Dayton’s Obi Toppin was the best player in college basketball this past year. Would the 2020 NBA Draft prospect fit with the Knicks?

Arguably no player in college basketball this year did more to help their draft stock than Obi Toppin. Toppin, 22, in his redshirt sophomore year made a huge leap on his way to sweep the major awards: winning the 2020 John R. Wooden Award, along with both the Naismith and Associated Press National Player of the Year awards. He was the key piece in Dayton’s magical 29-2 season on their way to what would have been a no. 1 seed in the best season in program history.

He finished the season averaging 20.0 points and 7.5 rebounds per game and was considered the most dominant player in all of college basketball.

While Toppin has the accolades to show his accomplishments as an elite college basketball player, there are some questions about his transition as an NBA prospect, specifically on the defensive side.

So, let’s break him down category by category to see where his strengths and weaknesses lie.


Toppin is a high-level finisher no matter how you slice it. His elite athleticism and spectacular dunks are going to fill his highlight tape, but he has also shown a nice touch with both hands around the basket. He is a solid finisher in traffic, able to make difficult finishes and dunk from anywhere around the basket.

Toppin has shown to be a proficient cutter and moves well without the ball. He has great timing and can cut from different levels, with a great nose for the ball and a propensity for catching lobs from driving teammates.

He is a complete finisher and can score in transition, in pick-and-roll, or as a cutter.


Aside from the highlight plays: the most eye catching part of Toppin’s game may be his passing ability.  He is a quick decision-maker, whether off the short roll or while driving. His playmaking ability is what sets him apart from other big men.

He passes well out of a double team and loves kicking out from the post to a corner shooter. A smart passer who finds cutters with ease, Toppin’s versatility allows him to pass in any situation, which looks to translate well at the next level.


Toppin has a fairly unconventional shooting form, but put up good shooting numbers in his two years on a moderately low volume. His release is not quick, which is represented by his numbers when shooting under pressure as compared to open looks.

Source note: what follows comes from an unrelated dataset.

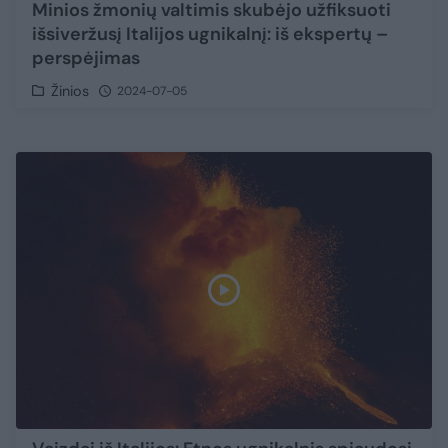
Minios žmonių valtimis skubėjo užfiksuoti
išsiveržusį Italijos ugnikalnį: iš ekspertų –
perspėjimas
Žinios
2024-07-05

He shot an impressive 63% from the field this year, but according to The Stepien only 42% of his shot attempts are from around the basket. He shot 39% from beyond the arc on around 2.5 attempts per game. Toppin has good shot selection and typically does not force jump shots when he doesn’t have to.

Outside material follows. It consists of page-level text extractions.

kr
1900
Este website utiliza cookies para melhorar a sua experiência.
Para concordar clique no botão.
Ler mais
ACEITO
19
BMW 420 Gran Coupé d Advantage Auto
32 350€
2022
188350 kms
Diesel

He shot 70% from the free throw line and shot well from NBA range on his limited attempts. These are two good indicators for how his shot will translate at the next level.


Toppin’s defense is below average in most capacities and will be brought up often as a criticism of his game. For his size and athleticism, he does not bring any of the prowess you would hope to see on defense.

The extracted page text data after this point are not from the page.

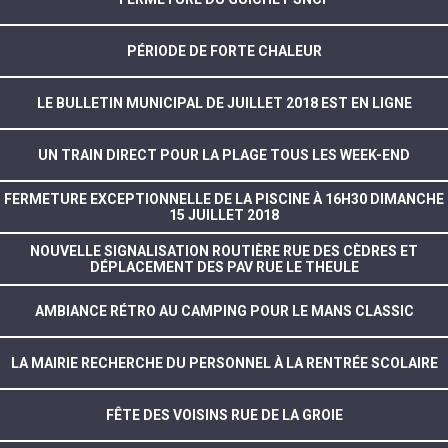
PÉRIODE DE FORTE CHALEUR
LE BULLETIN MUNICIPAL DE JUILLET 2018 EST EN LIGNE
UN TRAIN DIRECT POUR LA PLAGE TOUS LES WEEK-END
FERMETURE EXCEPTIONNELLE DE LA PISCINE À 16H30 DIMANCHE
15 JUILLET 2018
NOUVELLE SIGNALISATION ROUTIÈRE RUE DES CÈDRES ET
DÉPLACEMENT DES PAV RUE LE THEULE
AMBIANCE RÉTRO AU CAMPING POUR LE MANS CLASSIC
LA MAIRIE RECHERCHE DU PERSONNEL À LA RENTRÉE SCOLAIRE
FÊTE DES VOISINS RUE DE LA GROIE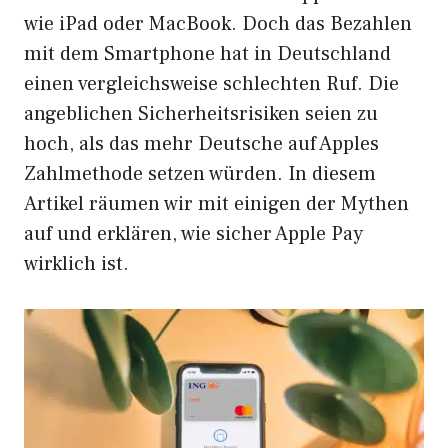
wie iPad oder MacBook. Doch das Bezahlen
mit dem Smartphone hat in Deutschland
einen vergleichsweise schlechten Ruf. Die
angeblichen Sicherheitsrisiken seien zu
hoch, als das mehr Deutsche auf Apples
Zahlmethode setzen würden. In diesem
Artikel räumen wir mit einigen der Mythen
auf und erklären, wie sicher Apple Pay
wirklich ist.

He shows little recognition of pick-and-roll defense and can frequently end up out of position. This lack of ability to read an offense is the biggest red flag in his game.

His lateral movement is also questionable. He has a high center of gravity and does not change direction well. This allows him to be attacked in one-on-one situations, or off a pick-and-roll.

The one upside defensively for Toppin is that his jumping ability does give him a chance to be a good shot blocker at the next level. At the very least he is capable of a highlight block from time to time.

Effort and Awareness

For someone with the athleticism that Toppin possesses, you would hope for better rebounding and an ability to help the defense with shot blocking.

At the college level, Toppin neither showed great instincts nor did he make high-level effort plays consistently. Those are things that would need to change in order for Toppin to be successful in the NBA.


Toppin is an interesting prospect who could end up sliding due to some real potential flaws. Defensively speaking, there are question marks regarding his liability on that side of the ball. Will his offensive ability alone be enough? That is the question. With comparisons such as Amar’e Stoudemire on offense and Jahlil Okafor on defense, teams will have to evaluate the risk profile.

While the risks are there, if the Knicks have a chance to take Toppin at nine, there is a case to be made for the fit. A tertiary playmaker like Toppin would be a huge benefit playing with R.J. Barrett both on and off the ball. Likewise, Mitchell Robinson’s elite defense would cover for Toppin’s imperfections. More importantly: who wouldn’t want to see the highlights those three guys could produce together?